My church has many links to families and individuals through the varied outreaches that it runs, but one thing that doesn’t stand in its favour is that its building is located on the outskirts of town. Where we are, people aren’t likely to just wander in to church off the street! How do we engage and reach the people where they are?
Ten years ago our pastor had a simple but inspired idea! Our town runs a market three days a week on a pedestrianised precinct. He contacted the council and told them who we were and asked whether there was any possibility of us having a stall giving out free literature. They agreed! Ten years later, we are still a regular, visible presence in the centre of town every Friday.

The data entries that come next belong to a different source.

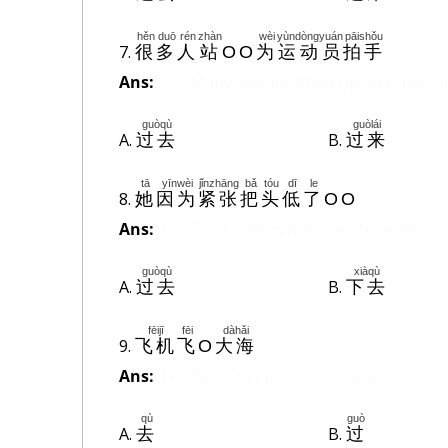
hěn
duō
rén
zhàn
wèi
yùndòngyuán
pāishǒu
7.
很
多
人
站
OO
为
运动员
拍手
Ans:
C – Many people stood up and clapped 
guòqù
guòlái
A.
B.
过去
过来
tā
yīnwèi
jǐnzhāng
bǎ
tóu
dī
le
8.
她
因为
紧张
把
头
低
了
OO
Ans:
B – She lowered her head because of
guòqù
xiàqù
A.
B.
过去
下去
fēijī
fēi
dàhǎi
9.
飞机
飞
O
大海
Ans:
B – Plane flying over the sea.
qù
guò
A.
B.
去
过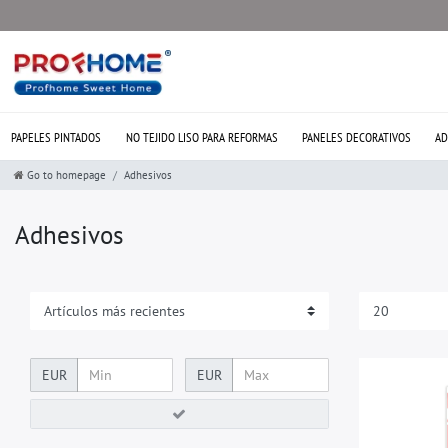
PAPELES PINTADOS
NO TEJIDO LISO PARA REFORMAS
PANELES DECORATIVOS
AD
Go to homepage
Adhesivos
Adhesivos
EUR
EUR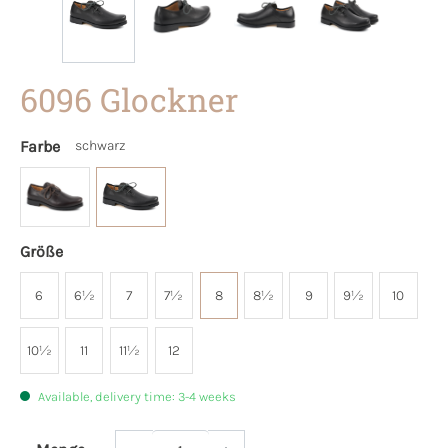
6096 Glockner
Farbe
schwarz
Größe
6
6½
7
7½
8
8½
9
9½
10
10½
11
11½
12
Available, delivery time: 3-4 weeks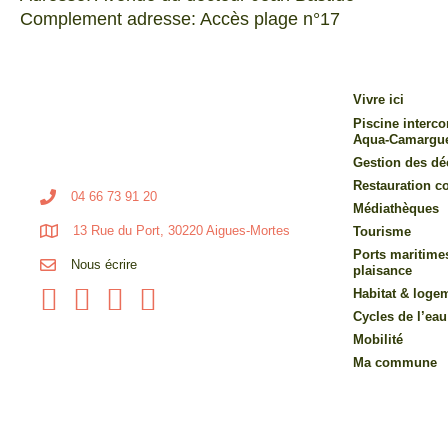
Complement adresse: Accès plage n°17
Vivre ici
Piscine inter
Aqua-Camargu
Gestion des dé
Restauration co
04 66 73 91 20
Médiathèques
13 Rue du Port, 30220 Aigues-Mortes
Tourisme
Ports maritime
Nous écrire
plaisance
Habitat & loge
Cycles de l’eau
Mobilité
Ma commune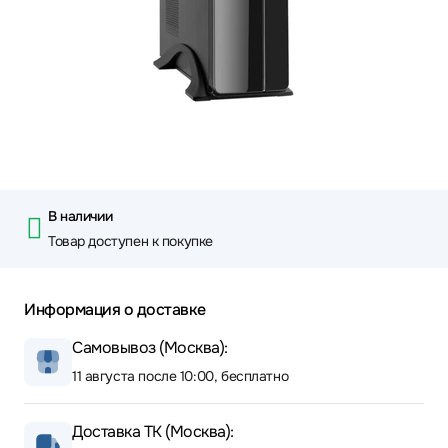
В наличии
Товар доступен к покупке
Информация о доставке
Самовывоз (Москва):
11 августа после 10:00, бесплатно
Доставка ТК (Москва):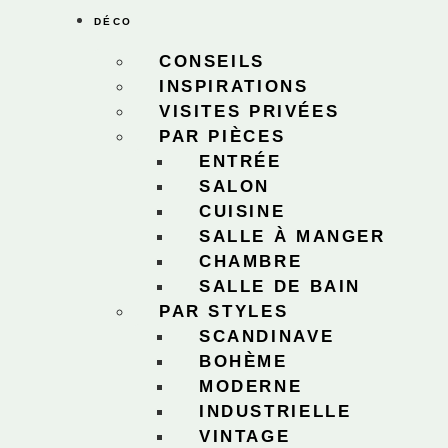
DÉCO
CONSEILS
INSPIRATIONS
VISITES PRIVÉES
PAR PIÈCES
ENTRÉE
SALON
CUISINE
SALLE À MANGER
CHAMBRE
SALLE DE BAIN
PAR STYLES
SCANDINAVE
BOHÈME
MODERNE
INDUSTRIELLE
VINTAGE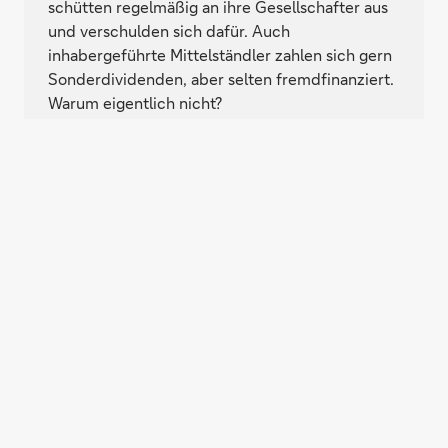
schütten regelmäßig an ihre Gesellschafter aus
und verschulden sich dafür. Auch
inhabergeführte Mittelständler zahlen sich gern
Sonderdividenden, aber selten fremdfinanziert.
Warum eigentlich nicht?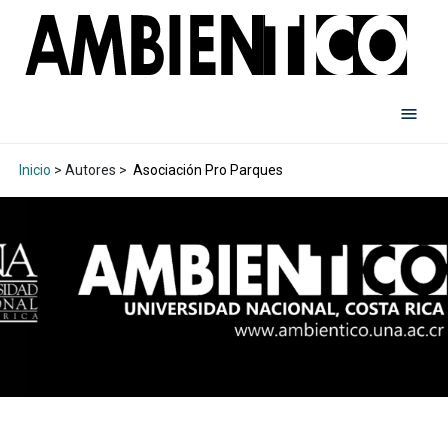
Inicio
> Autores >
Asociación Pro Parques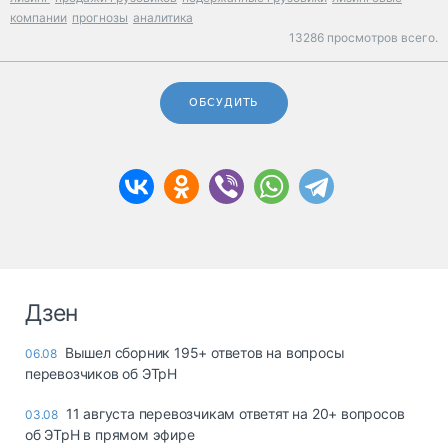
компании
прогнозы
аналитика
13286 просмотров всего.
ОБСУДИТЬ
Дзен
Вышел сборник 195+ ответов на вопросы
06.08
перевозчиков об ЭТрН
11 августа перевозчикам ответят на 20+ вопросов
03.08
об ЭТрН в прямом эфире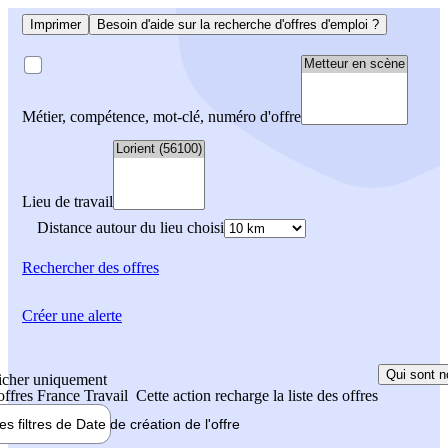
Imprimer
Besoin d'aide sur la recherche d'offres d'emploi ?
Métier, compétence, mot-clé, numéro d'offre
Lieu de travail
Distance autour du lieu choisi
Rechercher
des offres
Créer une alerte
Qui sont n
icher uniquement
 offres France Travail
Cette action recharge la liste des offres
les filtres de
Date de création
de l'offre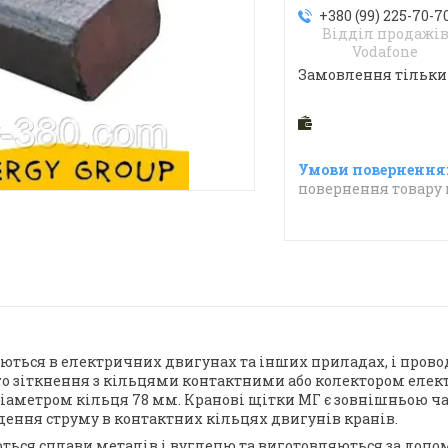
+380 (99) 225-70-7
Відділ продажі
Vodafone
Замовлення тільки
повернення товару 
уються в електричних двигунах та інших приладах, і про
ого зіткнення з кільцями контактними або колектором елек
 діаметром кільця 78 мм. Кранові щітки МГ є зовнішньою 
ення струму в контактних кільцях двигунів кранів.
ться сплави металів і вуглецю та виготовляються за допо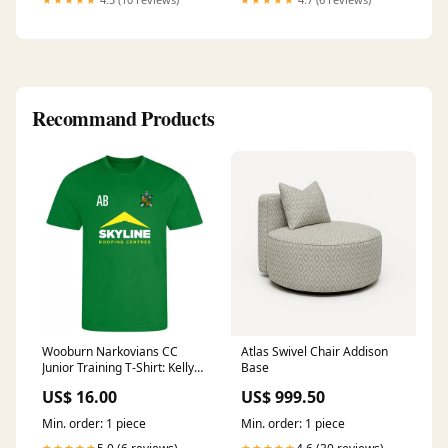
Gratwerkzeugen für Externe
Fasen Bohrer Size:32-40 mm
Recommand Products
Wooburn Narkovians CC
Atlas Swivel Chair Addison
Junior Training T-Shirt: Kelly
Base
Green B2B NTB Mtch Ball
US$ 16.00
US$ 999.50
Min. order: 1 piece
Min. order: 1 piece
★★★★★
★★★★★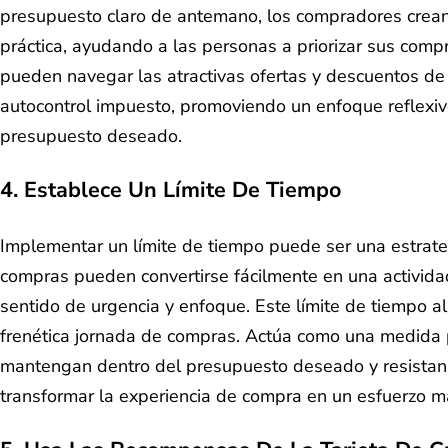
presupuesto claro de antemano, los compradores crean 
práctica, ayudando a las personas a priorizar sus compr
pueden navegar las atractivas ofertas y descuentos d
autocontrol impuesto, promoviendo un enfoque reflexivo
presupuesto deseado.
4. Establece Un Límite De Tiempo
Implementar un límite de tiempo puede ser una estrateg
compras pueden convertirse fácilmente en una actividad
sentido de urgencia y enfoque. Este límite de tiempo al
frenética jornada de compras. Actúa como una medida p
mantengan dentro del presupuesto deseado y resistan l
transformar la experiencia de compra en un esfuerzo má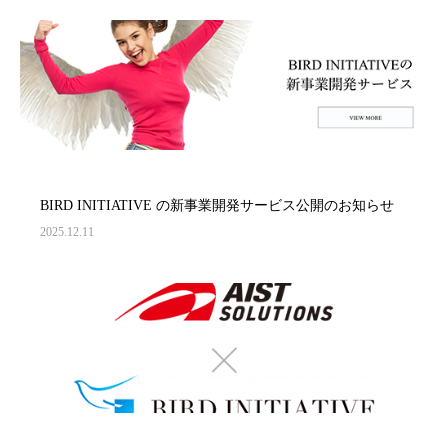
BIRD INITIATIVE の新事業開発サービス公開のお知らせ
2025.12.11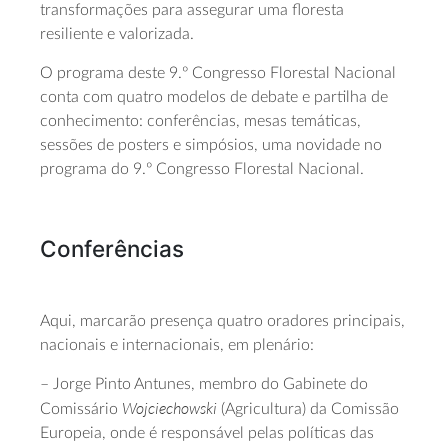
transformações para assegurar uma floresta
resiliente e valorizada.
O programa deste 9.º Congresso Florestal Nacional
conta com quatro modelos de debate e partilha de
conhecimento: conferências, mesas temáticas,
sessões de posters e simpósios, uma novidade no
programa do 9.º Congresso Florestal Nacional.
Conferências
Aqui, marcarão presença quatro oradores principais,
nacionais e internacionais, em plenário:
– Jorge Pinto Antunes, membro do Gabinete do
Wojciechowski
Comissário
(Agricultura) da Comissão
Europeia, onde é responsável pelas políticas das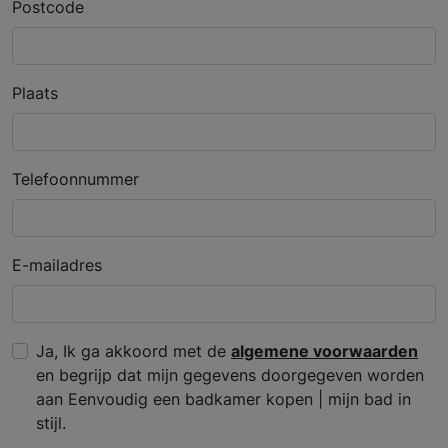
Postcode
Plaats
Telefoonnummer
E-mailadres
Ja, Ik ga akkoord met de
algemene voorwaarden
en begrijp dat mijn gegevens doorgegeven worden
aan Eenvoudig een badkamer kopen | mijn bad in
stijl.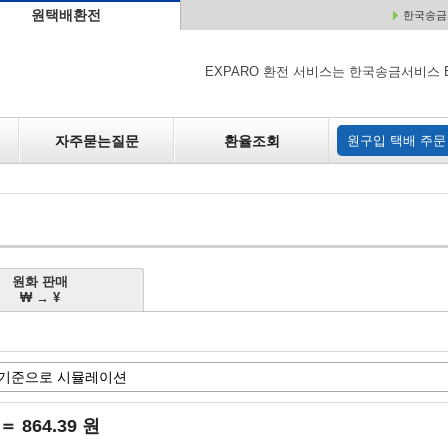
원택배환전
한국송금서
배
원매각
자주하는 질문
환율조회
원구입
EXPARO 환전 서비스는 한국송금서비스 
자주묻는질문
환율조회
원구입 택배 주문
원화 판매
₩ → ¥
 ＝ 864.39 원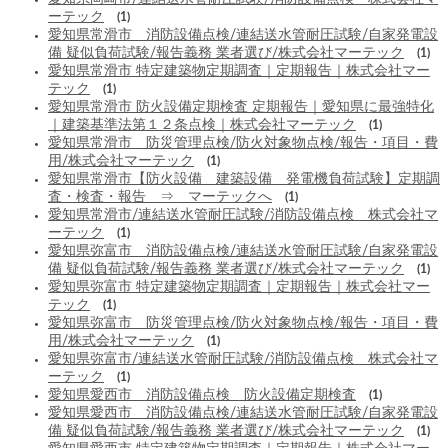
ーテック
(1)
愛知県常滑市 消防設備点検/連結送水管耐圧試験/自家発電設
備 疑似負荷試験/報告義務 業者選び/株式会社マーテック
(1)
愛知県常滑市 特定建築物定期調査｜定期報告｜株式会社マー
テック
(1)
愛知県常滑市 防火設備定期検査 定期報告｜愛知県に最強特化
｜建築基準法第１２条点検｜株式会社マーテック
(1)
愛知県常滑市 防災管理点検/防火対象物点検/報告・項目・費
用/株式会社マーテック
(1)
愛知県常滑市【防火設備 建築設備 発電機負荷試験】定期調
査・検査・報告 ⇒ マーテックへ
(1)
愛知県常滑市/連結送水管耐圧試験/消防設備点検 株式会社マ
ーテック
(1)
愛知県弥富市 消防設備点検/連結送水管耐圧試験/自家発電設
備 疑似負荷試験/報告義務 業者選び/株式会社マーテック
(1)
愛知県弥富市 特定建築物定期調査｜定期報告｜株式会社マー
テック
(1)
愛知県弥富市 防災管理点検/防火対象物点検/報告・項目・費
用/株式会社マーテック
(1)
愛知県弥富市/連結送水管耐圧試験/消防設備点検 株式会社マ
ーテック
(1)
愛知県愛西市 消防設備点検 防火設備定期検査
(1)
愛知県愛西市 消防設備点検/連結送水管耐圧試験/自家発電設
備 疑似負荷試験/報告義務 業者選び/株式会社マーテック
(1)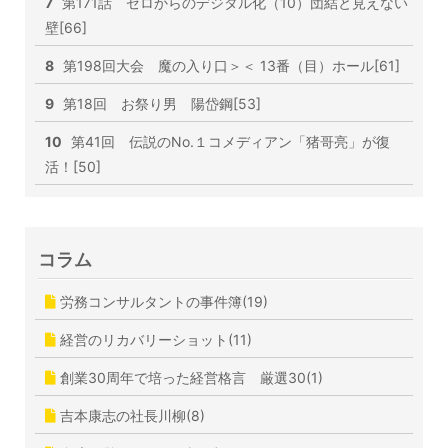
7
第171話 ゼロからのデジタル化（10）団結と見えない
壁[66]
8
第198回大会 魔の入り口＞＜ 13番（目）ホール[61]
9
第18回 お祭り男 陽岱鋼[53]
10
第41回 伝説のNo.１コメディアン「猪哥亮」が復
活！[50]
コラム
労務コンサルタントの事件簿(19)
経営のリカバリーショット(11)
創業30周年で培った経営格言 厳選30(1)
吉本康志の社長川柳(8)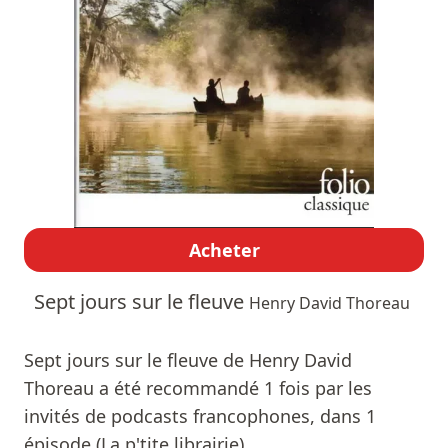
Acheter
Sept jours sur le fleuve
Henry David Thoreau
Sept jours sur le fleuve de Henry David
Thoreau a été recommandé 1 fois par les
invités de podcasts francophones, dans 1
épisode (La p'tite librairie).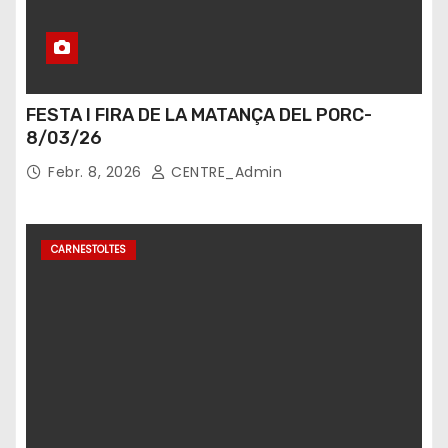
FESTA I FIRA DE LA MATANÇA DEL PORC-
8/03/26
Febr. 8, 2026
CENTRE_Admin
CARNESTOLTES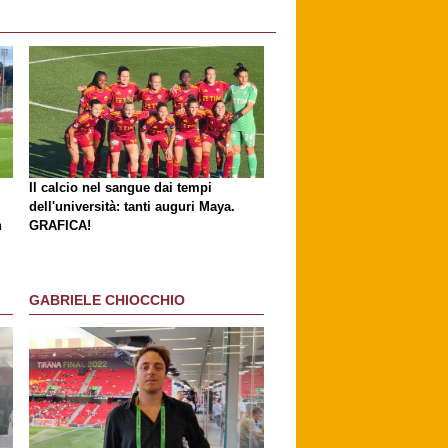
Il calcio nel sangue dai tempi
dell'università: tanti auguri Maya.
n
GRAFICA!
GABRIELE CHIOCCHIO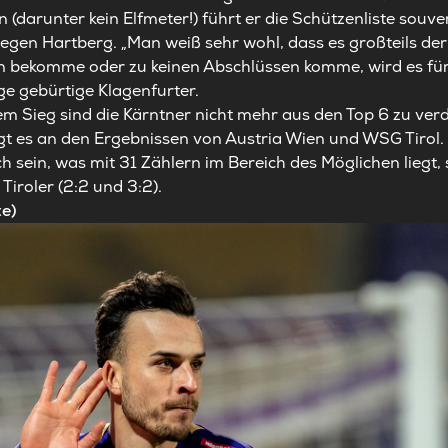
n (darunter kein Elfmeter!) führt er die Schützenliste souv
gen Hartberg. „Man weiß sehr wohl, dass es großteils de
en bekomme oder zu keinen Abschlüssen komme, wird es für
ge gebürtige Klagenfurter.
em Sieg sind die Kärntner nicht mehr aus den Top 6 zu ve
gt es an den Ergebnissen von Austria Wien und WSG Tirol.
 sein, was mit 31 Zählern im Bereich des Möglichen liegt, s
 Tiroler (2:2 und 3:2).
te)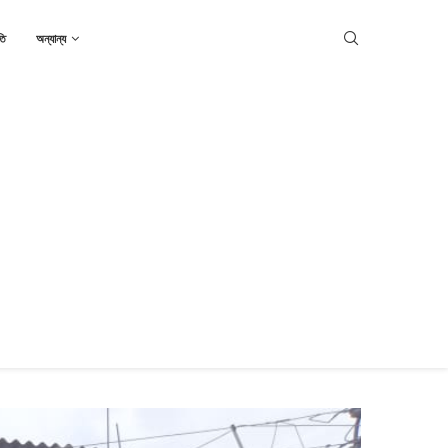
তি
অন্যান্য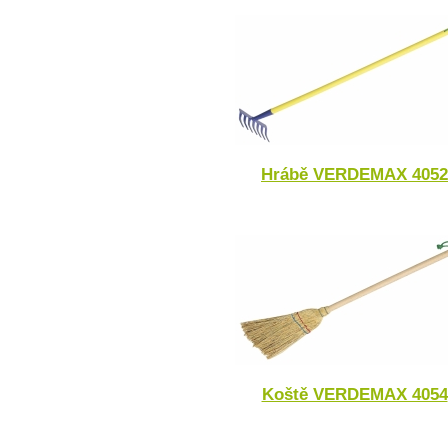
Hrábě VERDEMAX 4052
Koště VERDEMAX 4054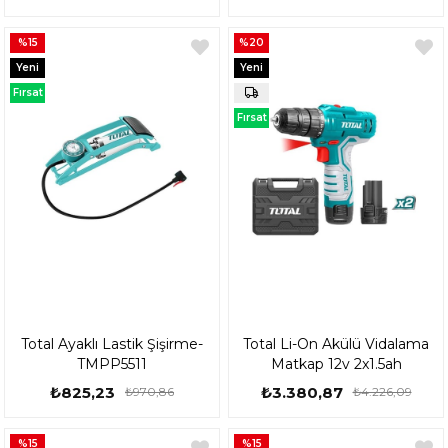
%15
%20
Yeni
Yeni
Ürün
Ürün
Fırsat
Ürünü
Fırsat
Ürünü
Total Ayaklı Lastik Şişirme-
Total Li-On Akülü Vidalama
TMPP5511
Matkap 12v 2x1.5ah
₺825,23
₺3.380,87
₺970,86
₺4.226,09
%15
%15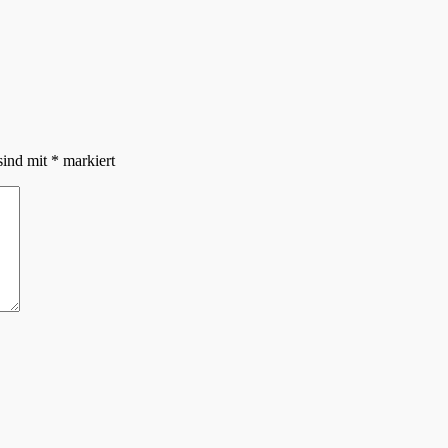
sind mit
*
markiert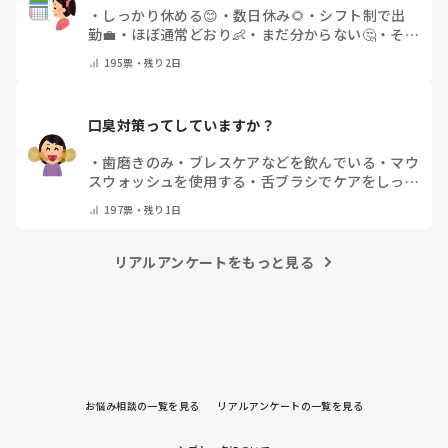
・
しっかり休める😊
・
数日休み🌻
・
シフト制で出
勤💼
・
ほぼ通常どおり👶
・
まだ分からない🤔
・
その
他(コメントで教えてください)
195
票・
残り2日
口臭対策ってしていますか？
・
歯磨きのみ
・
ブレスケアなどを飲んでいる
・
マウ
スウォッシュを使用する
・
舌ブラシでケアをしっか
りする
・
フリスクをかじる
・
気にしたことない
・
そ
197
票・
残り1日
の他(コメントで教えて下さい)
リアルアンケートをもっと見る
お悩み相談の一覧を見る
リアルアンケートの一覧を見る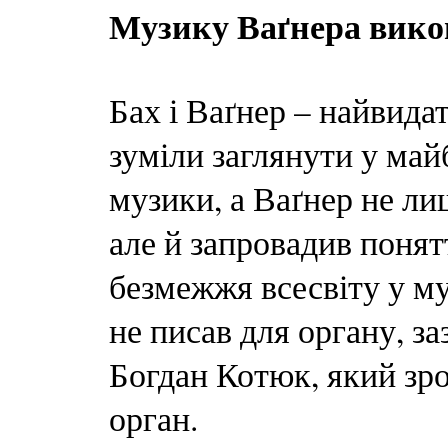
Музику Ваґнера викон
Бах і Ваґнер – найвидат
зуміли заглянути у ма
музики, а Ваґнер не л
але й запровадив понят
безмежжя всесвіту у му
не писав для органу, з
Богдан Котюк, який зро
орган.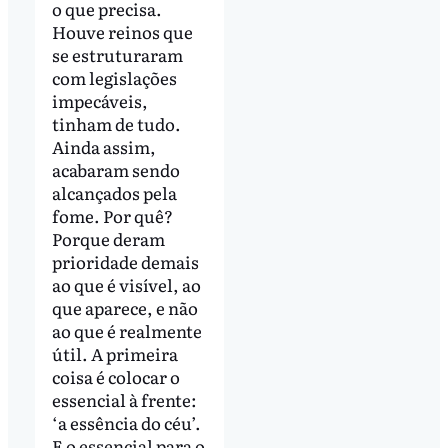
o que precisa.
Houve reinos que
se estruturaram
com legislações
impecáveis,
tinham de tudo.
Ainda assim,
acabaram sendo
alcançados pela
fome. Por quê?
Porque deram
prioridade demais
ao que é visível, ao
que aparece, e não
ao que é realmente
útil. A primeira
coisa é colocar o
essencial à frente:
‘a essência do céu’.
E o essencial para o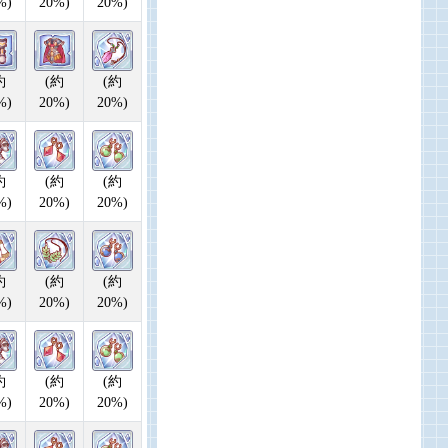
%)
20%)
20%)
約
(約
(約
%)
20%)
20%)
約
(約
(約
%)
20%)
20%)
約
(約
(約
%)
20%)
20%)
約
(約
(約
%)
20%)
20%)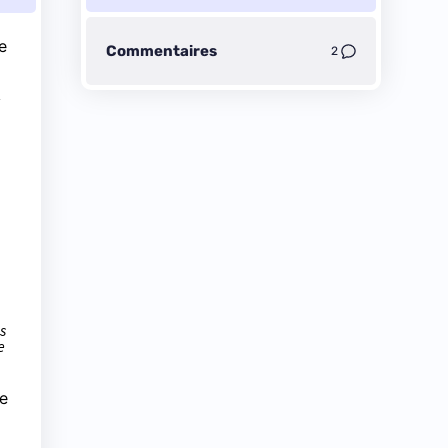
e
Commentaires
2
-
s
e
de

We have had the privilege of sharing the gospel with hundreds of people, we have given out thousands of Gospels, booklets and tracts, and we have given Bibles to those who have needed them. We have got to know and love many of the other market traders and ‘regulars’ who stop by every week. Our regular presence there each week has been crucial in building up relationships with these people, and by God’s grace and mercy, people have come to know Jesus Christ as Lord and Saviour.
You may be thinking, ‘That sounds great, but our town doesn’t have a market.’ Well, how about setting up your own table? I know that without the cover of a stall you’ll be at the mercy of the weather (this is Britain after all!), but if the forecast looks dry, then there is nothing stopping you setting up an impromptu table with a good selection of Gospels, booklets and tracts.
Letting people know who you are is an important first step in people noticing you. A simple poster or sign with the name of your church and an invitation for people to take free literature is all that’s needed, either hanging from the front of your table or propped up on it to make sure it’s visible.
It’s a good idea to keep your selection of literature relatively simple. Having too much on the table can be overwhelming for people who have come to look at what you’re about.
We have a full selection of all four Gospels available. Of all the booklets we give out, it is the Gospels that people take most of all. What could be better than for people to be going away with God’s word and the accounts of Jesus’ life, death and resurrection?
There is a wide array of great booklets available, but we have found John Blanchard’s booklets to be ideal for us. The covers and titles are simple but eye-catching, and the classic Ultimate Questions is a go-to one for me if someone is asking about the basics of what Christianity is all about.
A small selection of tracts is also a good idea, and again there is a good selection of tracts available at 10ofThose or DayOne. You could even have a go at writing your own and make it specific or personal to your town.
We have an abundance of Bibles available to us, don’t we? If your church has some spare, why not take two or three with you? We always keep one or two back, and if someone comes to the stall who genuinely needs a Bible, we will give them one.
(We don’t put them out on the table, though. We have found through experience that if there are free Bibles available, people are quick to take them, even if they already have ten at home!)
Having a small selection of children’s booklets is a good idea too. Often, children will run up to the stall, followed shortly after by their mum or dad, and their faces light up when we hand them a free book! Adults will often take a children’s booklet too, which is no bad thing!
One last thing regarding literature, it’s a good idea to have little stickers with your church details on them to stick on the back of the booklets and tracts, so people know where it came from!
First impressions are important. When people do come to the table to look, take something, or just to talk, we want them to meet with Christians who are smiling, friendly and warm! Not a manic grin, or an over-the-top eagerness, but genuine appreciation that they have come over (after all, it might take a lot of courage for someone to come over to the table).
When someone approaches, I smile, say hello and let them know that they can take anything they think will be helpful. Some people will start talking immediately, which is great as you get a quick idea of where they are coming from. Others may not say much, and you may need to coax things out of them gently. I usually ask them what it was that caught their attention, or if they have a faith or belief? This is often the catalyst to them opening up. If they still don’t say anything, then I let them continue to browse without putting any more pressure on. They may just walk away without saying anything, but that’s okay! Depending on the situation I may offer a Gospel for them to take, but if they refuse, then I don’t push it on them. The main thing is that they have clocked you are there and that they have been made to feel welcome. You may find that they come back another time more ready to talk.
Listen to their response
Once a person has started to open up, then it’s important that you listen! I know that sounds obvious, but we know very quickly when someone isn’t actually listening to us. Ensure you give eye contact, full attention and pretend that there is nothing else going on around you except the conversation you are having with the person in front of you.
Often these people come back again, and it’s very encouraging for them when you remember the things they have told you. ‘How did that appointment go?’ ‘I was thinking about that question you asked…’ ‘Remember when you said this, well…’ This will only happen if you have been listening to them.
The temptation to jump in and say something will be very strong, but try to resist it! And chose the right moment to then reply. You will find that this leads to opportunities to share the gospel in a natural way.
Sharing the glorious gospel of our Lord Jesus is the greatest privilege we have! A literature table will give you great opportunities to do this. We just need to be ready, willing and faithful!